嗨特小说>古代言情>烧灯续昼>第127章

  话音刚落,他率先拔剑。骆长寄很少看到游清渠用剑,幽人剑出鞘时雪亮流光不输从前。他一手持剑鞘,一手持剑刃,仿佛对林不栖手中的天涯鞭知根知底,并未如同方才骆长寄那般仓促,而是率先抢攻,直朝要害刺去!

  单看林不栖的神色,似乎并没有想到游清渠会如此快而狠绝地进攻,滑步躲避后遂也甩出杆鞭锁链利落地朝游清渠脖颈甩去。

  游清渠右足微旋,长剑竟丝毫不避让那威慑的长鞭,朝杆鞭和锁链所连接的地方毫不迟疑地奔去,林不栖瞳孔骤然一缩,即刻抽鞭,游清渠又回身朝他肋下刺去,招招行云流水,却不失飘逸风度,骆长寄放下心,遂盘腿而坐调整内息起来。

  守在门外的玉簪等人意识到事态有变,连忙探出头来,发现林不栖同游清渠战得正酣,而原本被林不栖踩在脚下打斗的骆长寄却在庭院另一侧打坐。木香咬牙切齿:“对面当真狡诈!门主单打独斗,骆长寄竟然找帮手来!”

  芙蕖倏然拔刀:“何须同他们客气,直接杀上去便是!”

  “慢着!”徘徊打断了她的动作,若有所思,“门主一直想要除骆长寄之后快,此时骆长寄受伤正是虚弱时,不妨我们替门主解决这个心腹大患?”

  他捅了捅玉簪的胳膊:“师姐,你说可是这个道理?”

  玉簪盯着在半空剑影翩跹的游清渠没应声,半晌目光冷冽地道:“无论是他,还是姓游的,今夜我一个都不会放过!”

  骆长寄调度气息,促使体内余毒尽快发散,内力逐渐回笼蕴于丹田,方才还僵硬到无法移动的左腿已经有酥麻之感,他知那是解药在慢慢起效。当他闭目养神时,五感却并未一同休憩,因此门口几位绝芳门弟子的对话他听得一清二楚,却并不着急。

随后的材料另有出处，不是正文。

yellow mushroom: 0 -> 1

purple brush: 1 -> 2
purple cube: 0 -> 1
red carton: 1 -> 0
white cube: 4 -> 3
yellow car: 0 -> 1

  他曾同玉簪打斗过,林不栖自己的武学水平数一数二,但培养出来的弟子的水平就有些差强人意了。

  木香见骆长寄不动如山,只当他还在打坐调息,朝旁边的师弟师妹打了个眼色,三人纷纷拔刀,以东西南三个方位朝骆长寄刺去——

  骆长寄嘴角微微翘起,朝半空打了个响指。

  徘徊第一个察觉出不妙,有人来了!他正欲收刀再探情况,谁知一团青色的庞然大物竟就这样无端降临到他的肩头,有如雷鸣坠地,他毫无防备,险些被压了个趔趄,吼道:“是谁暗算!”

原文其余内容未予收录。